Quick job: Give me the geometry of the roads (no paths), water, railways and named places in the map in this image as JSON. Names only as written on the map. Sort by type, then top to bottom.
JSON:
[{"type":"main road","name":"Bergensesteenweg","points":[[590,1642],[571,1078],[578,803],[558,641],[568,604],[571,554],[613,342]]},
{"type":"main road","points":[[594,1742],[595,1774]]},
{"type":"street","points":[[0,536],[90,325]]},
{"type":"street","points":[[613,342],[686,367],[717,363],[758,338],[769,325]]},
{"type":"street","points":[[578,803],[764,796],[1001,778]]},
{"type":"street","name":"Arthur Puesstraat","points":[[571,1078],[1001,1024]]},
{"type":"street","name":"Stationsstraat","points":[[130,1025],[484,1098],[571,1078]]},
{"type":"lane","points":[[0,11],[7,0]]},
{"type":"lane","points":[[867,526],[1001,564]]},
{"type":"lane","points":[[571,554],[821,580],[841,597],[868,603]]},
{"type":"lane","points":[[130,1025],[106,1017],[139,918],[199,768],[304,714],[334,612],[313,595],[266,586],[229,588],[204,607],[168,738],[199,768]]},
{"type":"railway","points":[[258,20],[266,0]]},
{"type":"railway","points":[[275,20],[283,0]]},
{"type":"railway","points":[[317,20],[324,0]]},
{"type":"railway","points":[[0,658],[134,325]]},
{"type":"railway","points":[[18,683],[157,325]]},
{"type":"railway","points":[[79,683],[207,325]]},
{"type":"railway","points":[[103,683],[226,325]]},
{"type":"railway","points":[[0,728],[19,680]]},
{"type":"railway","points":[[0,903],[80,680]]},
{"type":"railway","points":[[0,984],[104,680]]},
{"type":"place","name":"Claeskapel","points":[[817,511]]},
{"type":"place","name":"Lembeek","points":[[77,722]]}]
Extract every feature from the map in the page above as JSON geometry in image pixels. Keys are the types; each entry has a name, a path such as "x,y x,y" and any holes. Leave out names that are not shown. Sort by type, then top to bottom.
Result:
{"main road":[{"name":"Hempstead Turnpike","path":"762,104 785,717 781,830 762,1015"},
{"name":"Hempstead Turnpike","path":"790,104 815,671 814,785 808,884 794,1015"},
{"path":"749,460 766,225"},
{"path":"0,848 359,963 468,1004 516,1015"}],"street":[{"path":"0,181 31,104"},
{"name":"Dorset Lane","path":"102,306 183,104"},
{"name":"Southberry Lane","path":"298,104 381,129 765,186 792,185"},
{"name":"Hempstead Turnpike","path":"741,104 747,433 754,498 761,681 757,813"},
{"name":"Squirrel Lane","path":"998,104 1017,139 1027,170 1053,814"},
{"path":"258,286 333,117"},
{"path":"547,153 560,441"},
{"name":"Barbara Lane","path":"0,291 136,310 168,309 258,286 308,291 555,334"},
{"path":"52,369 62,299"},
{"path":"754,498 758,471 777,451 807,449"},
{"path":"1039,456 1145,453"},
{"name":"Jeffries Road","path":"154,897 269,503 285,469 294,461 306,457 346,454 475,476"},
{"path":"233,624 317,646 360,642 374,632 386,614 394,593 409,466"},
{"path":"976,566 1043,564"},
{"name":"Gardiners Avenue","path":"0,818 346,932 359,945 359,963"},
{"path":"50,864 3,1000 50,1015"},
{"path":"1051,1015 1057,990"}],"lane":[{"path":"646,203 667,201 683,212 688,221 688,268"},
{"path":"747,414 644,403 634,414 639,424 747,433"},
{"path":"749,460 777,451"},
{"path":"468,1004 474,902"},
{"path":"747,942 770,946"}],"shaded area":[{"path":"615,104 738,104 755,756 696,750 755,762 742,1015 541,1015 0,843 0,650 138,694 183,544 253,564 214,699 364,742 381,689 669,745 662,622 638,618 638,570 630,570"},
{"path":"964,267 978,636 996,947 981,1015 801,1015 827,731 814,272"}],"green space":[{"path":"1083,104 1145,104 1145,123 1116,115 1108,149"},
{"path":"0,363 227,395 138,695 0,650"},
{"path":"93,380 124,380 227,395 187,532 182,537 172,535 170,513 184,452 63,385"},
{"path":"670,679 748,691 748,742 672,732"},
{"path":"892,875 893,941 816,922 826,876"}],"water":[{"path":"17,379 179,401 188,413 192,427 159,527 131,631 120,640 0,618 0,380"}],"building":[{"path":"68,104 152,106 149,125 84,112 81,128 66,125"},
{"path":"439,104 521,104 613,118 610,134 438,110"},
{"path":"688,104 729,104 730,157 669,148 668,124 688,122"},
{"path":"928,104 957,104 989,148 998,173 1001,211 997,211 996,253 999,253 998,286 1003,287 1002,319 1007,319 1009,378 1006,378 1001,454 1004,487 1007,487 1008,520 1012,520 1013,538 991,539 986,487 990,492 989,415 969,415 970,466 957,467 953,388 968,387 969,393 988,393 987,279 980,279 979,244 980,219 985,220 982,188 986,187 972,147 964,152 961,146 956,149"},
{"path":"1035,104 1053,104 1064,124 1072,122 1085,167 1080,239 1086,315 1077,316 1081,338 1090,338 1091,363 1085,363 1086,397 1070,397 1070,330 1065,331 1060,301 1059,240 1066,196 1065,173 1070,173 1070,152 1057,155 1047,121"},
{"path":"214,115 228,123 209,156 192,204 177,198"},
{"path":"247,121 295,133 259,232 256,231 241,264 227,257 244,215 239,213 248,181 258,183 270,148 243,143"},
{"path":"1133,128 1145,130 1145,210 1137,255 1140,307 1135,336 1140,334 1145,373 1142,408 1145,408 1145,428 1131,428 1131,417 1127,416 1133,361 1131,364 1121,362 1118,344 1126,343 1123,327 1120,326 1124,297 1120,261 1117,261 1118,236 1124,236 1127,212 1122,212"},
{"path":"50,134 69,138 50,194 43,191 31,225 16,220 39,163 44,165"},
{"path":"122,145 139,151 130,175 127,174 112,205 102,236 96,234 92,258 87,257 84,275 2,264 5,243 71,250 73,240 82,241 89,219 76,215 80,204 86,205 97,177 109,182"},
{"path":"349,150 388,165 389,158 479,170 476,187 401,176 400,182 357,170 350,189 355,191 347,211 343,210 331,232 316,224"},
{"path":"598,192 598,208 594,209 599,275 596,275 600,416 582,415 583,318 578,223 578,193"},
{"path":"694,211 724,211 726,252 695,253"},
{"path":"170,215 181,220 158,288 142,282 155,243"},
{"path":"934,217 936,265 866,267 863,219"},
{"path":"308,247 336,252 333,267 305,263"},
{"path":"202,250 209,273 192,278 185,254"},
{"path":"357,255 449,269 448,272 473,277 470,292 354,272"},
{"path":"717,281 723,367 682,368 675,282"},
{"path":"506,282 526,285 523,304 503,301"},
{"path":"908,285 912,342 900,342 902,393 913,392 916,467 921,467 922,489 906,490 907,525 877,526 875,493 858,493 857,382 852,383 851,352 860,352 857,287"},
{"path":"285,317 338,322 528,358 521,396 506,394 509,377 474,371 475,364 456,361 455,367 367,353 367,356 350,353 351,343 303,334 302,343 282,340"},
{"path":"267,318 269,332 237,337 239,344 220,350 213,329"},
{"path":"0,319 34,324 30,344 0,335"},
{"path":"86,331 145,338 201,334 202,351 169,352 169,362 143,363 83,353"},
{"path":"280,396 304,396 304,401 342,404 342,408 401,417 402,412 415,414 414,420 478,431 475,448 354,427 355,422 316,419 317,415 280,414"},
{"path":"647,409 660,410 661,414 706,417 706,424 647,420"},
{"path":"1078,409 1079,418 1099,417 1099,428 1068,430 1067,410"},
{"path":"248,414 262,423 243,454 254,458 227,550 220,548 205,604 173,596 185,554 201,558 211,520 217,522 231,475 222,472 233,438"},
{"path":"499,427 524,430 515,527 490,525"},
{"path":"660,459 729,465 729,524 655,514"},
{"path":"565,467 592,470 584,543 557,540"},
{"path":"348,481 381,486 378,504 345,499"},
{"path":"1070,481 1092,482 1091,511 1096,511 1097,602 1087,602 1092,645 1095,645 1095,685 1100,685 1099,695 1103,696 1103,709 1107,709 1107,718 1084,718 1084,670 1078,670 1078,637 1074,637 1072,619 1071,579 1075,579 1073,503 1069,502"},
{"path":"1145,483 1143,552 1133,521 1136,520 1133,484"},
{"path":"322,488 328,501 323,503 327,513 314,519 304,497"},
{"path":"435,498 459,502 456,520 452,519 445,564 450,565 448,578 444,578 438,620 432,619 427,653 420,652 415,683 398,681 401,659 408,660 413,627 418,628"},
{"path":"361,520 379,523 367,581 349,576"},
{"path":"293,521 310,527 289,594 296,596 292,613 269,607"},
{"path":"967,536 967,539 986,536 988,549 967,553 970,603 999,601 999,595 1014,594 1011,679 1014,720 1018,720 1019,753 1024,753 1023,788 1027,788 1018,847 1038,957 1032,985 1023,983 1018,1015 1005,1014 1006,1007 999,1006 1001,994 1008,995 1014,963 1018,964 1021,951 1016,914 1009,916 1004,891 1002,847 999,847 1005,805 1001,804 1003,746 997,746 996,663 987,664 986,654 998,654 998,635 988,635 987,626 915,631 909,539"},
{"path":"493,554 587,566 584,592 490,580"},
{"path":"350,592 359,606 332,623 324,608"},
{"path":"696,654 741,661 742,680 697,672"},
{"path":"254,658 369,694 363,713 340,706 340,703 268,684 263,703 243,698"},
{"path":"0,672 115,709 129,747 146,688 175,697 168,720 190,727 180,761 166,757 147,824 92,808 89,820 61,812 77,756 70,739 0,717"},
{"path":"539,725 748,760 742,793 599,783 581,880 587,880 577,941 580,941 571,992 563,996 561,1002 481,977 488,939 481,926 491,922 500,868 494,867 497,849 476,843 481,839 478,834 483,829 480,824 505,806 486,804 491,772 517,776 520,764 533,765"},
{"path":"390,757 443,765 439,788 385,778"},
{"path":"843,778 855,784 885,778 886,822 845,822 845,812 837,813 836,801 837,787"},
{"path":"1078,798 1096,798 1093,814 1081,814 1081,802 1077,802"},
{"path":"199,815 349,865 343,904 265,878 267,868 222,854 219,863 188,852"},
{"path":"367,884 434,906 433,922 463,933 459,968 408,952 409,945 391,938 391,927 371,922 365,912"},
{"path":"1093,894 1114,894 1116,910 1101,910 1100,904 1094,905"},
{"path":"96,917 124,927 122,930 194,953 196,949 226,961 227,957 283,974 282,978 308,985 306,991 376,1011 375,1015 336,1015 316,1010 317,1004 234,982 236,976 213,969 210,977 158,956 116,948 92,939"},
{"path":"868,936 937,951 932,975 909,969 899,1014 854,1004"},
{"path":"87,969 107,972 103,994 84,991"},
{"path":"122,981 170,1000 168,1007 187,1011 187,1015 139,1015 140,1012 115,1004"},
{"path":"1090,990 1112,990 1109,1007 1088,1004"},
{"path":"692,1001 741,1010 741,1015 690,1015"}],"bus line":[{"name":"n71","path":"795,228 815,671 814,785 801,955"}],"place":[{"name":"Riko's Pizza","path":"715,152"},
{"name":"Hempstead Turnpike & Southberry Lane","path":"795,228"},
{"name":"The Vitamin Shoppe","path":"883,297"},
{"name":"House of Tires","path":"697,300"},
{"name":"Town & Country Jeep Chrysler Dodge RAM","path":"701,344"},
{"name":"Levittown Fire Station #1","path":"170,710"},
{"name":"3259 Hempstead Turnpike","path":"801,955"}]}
***
The response must consist of the lines above, from the first one through the line containing "Extract every feature", reproduced exactly.

Quick job: Give me the geometry of the roads (no paths), water, railways and named places in the map in this image as JSON. Names only as written on the map. Sort by type, then top to bottom.
JSON:
[{"type":"main road","name":"Bergensesteenweg","points":[[590,1642],[571,1078],[578,803],[558,641],[568,604],[571,554],[613,342]]},
{"type":"main road","points":[[594,1742],[595,1774]]},
{"type":"street","points":[[0,536],[90,325]]},
{"type":"street","points":[[613,342],[686,367],[717,363],[758,338],[769,325]]},
{"type":"street","points":[[578,803],[764,796],[1001,778]]},
{"type":"street","name":"Arthur Puesstraat","points":[[571,1078],[1001,1024]]},
{"type":"street","name":"Stationsstraat","points":[[130,1025],[484,1098],[571,1078]]},
{"type":"lane","points":[[0,11],[7,0]]},
{"type":"lane","points":[[867,526],[1001,564]]},
{"type":"lane","points":[[571,554],[821,580],[841,597],[868,603]]},
{"type":"lane","points":[[130,1025],[106,1017],[139,918],[199,768],[304,714],[334,612],[313,595],[266,586],[229,588],[204,607],[168,738],[199,768]]},
{"type":"railway","points":[[258,20],[266,0]]},
{"type":"railway","points":[[275,20],[283,0]]},
{"type":"railway","points":[[317,20],[324,0]]},
{"type":"railway","points":[[0,658],[134,325]]},
{"type":"railway","points":[[18,683],[157,325]]},
{"type":"railway","points":[[79,683],[207,325]]},
{"type":"railway","points":[[103,683],[226,325]]},
{"type":"railway","points":[[0,728],[19,680]]},
{"type":"railway","points":[[0,903],[80,680]]},
{"type":"railway","points":[[0,984],[104,680]]},
{"type":"place","name":"Claeskapel","points":[[817,511]]},
{"type":"place","name":"Lembeek","points":[[77,722]]}]
Extract every feature from the map in the page above as JSON geometry in image pixels. Keys are the types; each entry has a name, a path such as "x,y x,y" and any holes. Leave out names that are not shown. Sort by type, then top to bottom.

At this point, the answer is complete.